The first thing I do when I get a new batch of data is do some exploratory graphing and statistics. This is basically to get an idea of what the data look like, which shows me what the general patterns are and helps me make informed decisions on what the appropriate statistics tests are for this data set.

For example, one of the things I am interested in is what the distribution of ticks on hosts is. In other words, are ticks distributed evenly across all the rodents I caught or are some more parasitized than others? In the 2009 field season, this is what the tick distribution looked like:


The x-axis (horizontal) is the number of ticks per host, the y-axis (vertical) is the number of hosts in each category. This graph shows that there were the most hosts in the zero tick category, most hosts had no ticks, and that few hosts were found with many ticks on them (there was only one host with 33 ticks).
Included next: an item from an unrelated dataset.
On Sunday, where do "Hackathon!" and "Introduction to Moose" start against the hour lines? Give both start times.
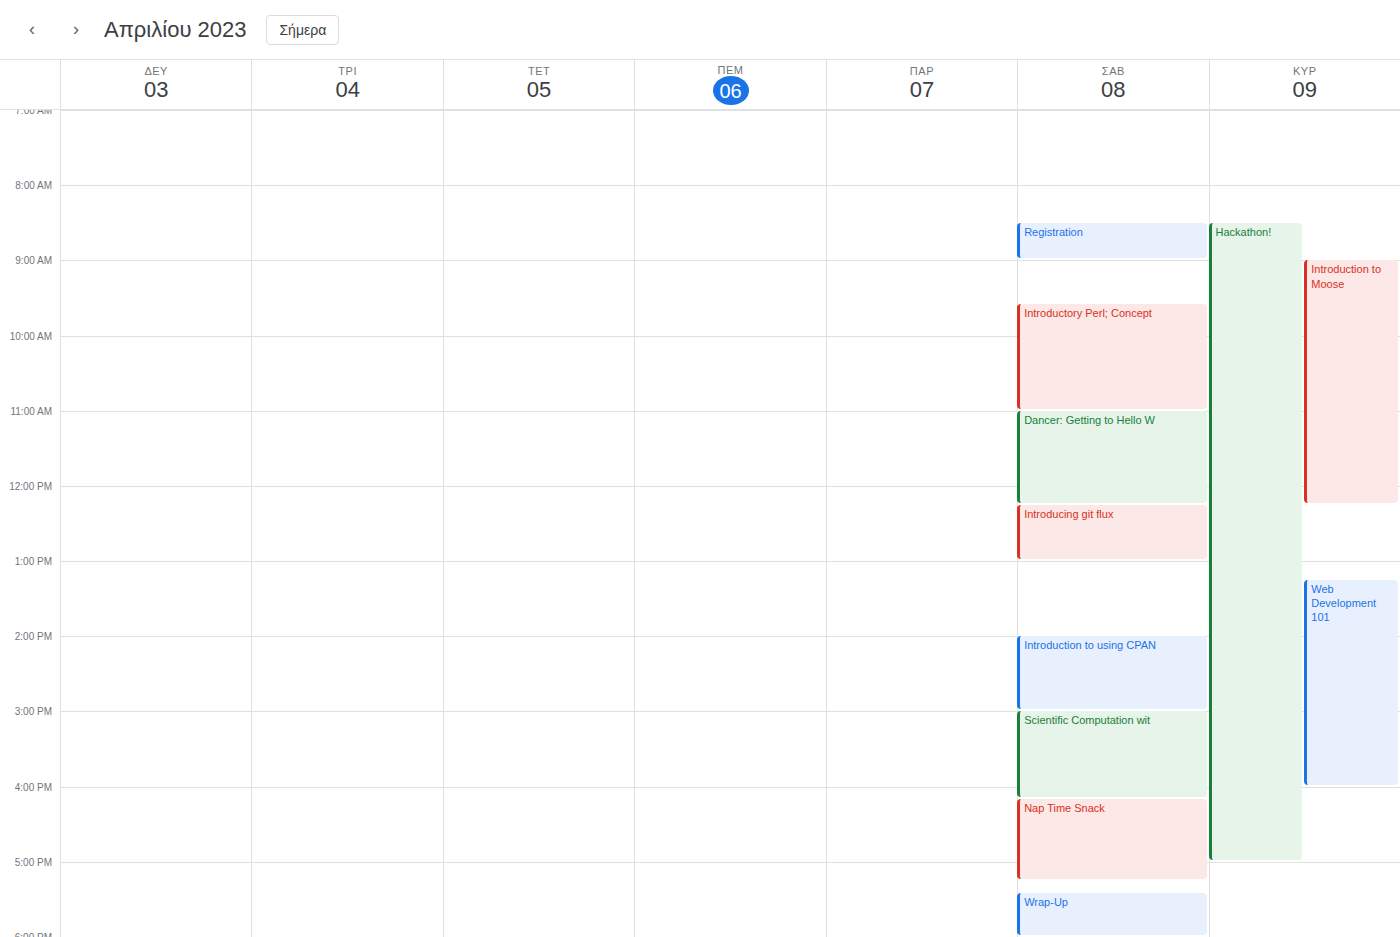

In 2011, this is what the distribution looked like:


There are the same axes on this graph. But you can see that the distribution looks a little different. There appears to be a peak at 1 or 2 ticks, most hosts had 1 or 2 ticks, but there is still a long tail to the distribution, meaning there were still few ticks that had a lot of ticks. Because most classic statistical tests assume your data are “normal” and look like this:


This means that when I do my analysis I have to make sure to tell the program that my data look different, in this case have a “negative binomial” distribution (http://en.wikipedia.org/wiki/Negative_binomial_distribution). We have a great stats consultant on campus that I and others in my lab have talked to before and I will be meeting with her soon to make sure I understand what the appropriate tests are for this data set. I’ll use these statistical tests to see if there are any kinds of hosts (males or females, reproductive or non-reproductive hosts, hosts in certain habitats) that usually have more or less ticks than others. I’ll then extend this to investigating which hosts have tick-borne bacterial infections, but that’s down the road a bit.

So that’s one of the things that I’ve been up to after being back in the lab. I’ll talk about the lab work and tests I’ll be doing in the next post.

Friday, July 8, 2011

Last Day (insert Logan’s Run reference here)



The field season is done! We had a really successful summer, but I am very glad to be finished. My field assistant Alisha and I were trapping for about 2 months, and collected a ton of data.

Let’s do some numbers:

7 weeks, 21 mornings (up at 5:30am, to the site by 7:00am back again to bait at 4:00pm)
2 sites, 4 sampling periods (groups of 3 trap-nights) at each site
48 unique individuals caught, 42 mice, 6 voles
96 total captures
76 blood samples
637 ticks collected from animals
2,680 ticks collected by dragging
1,518 miles put on our car
Unknown numbers of gnat, chigger, mosquito and tick bites
No cases of tick-borne disease
1 great field assistant, who said she had fun doing work that is probably not common for pre-med undergrads (being a farm girl was good preparation, I think!)
1 very patient and understanding husband, who did get two tick bites from what I brought into the house

What comes next is the ID-ing and processing of all the field samples. If all goes well, this will be all the data I need to complete my PhD. There may be a couple weeks of sampling in the fall depending on what the data look like. I will therefore from now on write about what we do after the field work is over, what happens in the lab and in on the computer to make all this information make sense.

This is kind of an exciting and scary time. All kinds of data with the potential to be great, but also with the potential to be too messy, complicated, or not enough to show clear patterns. I am staying optimistic, however. There are a lot of exciting things planned for all these field samples, things can only get more interesting from here, right?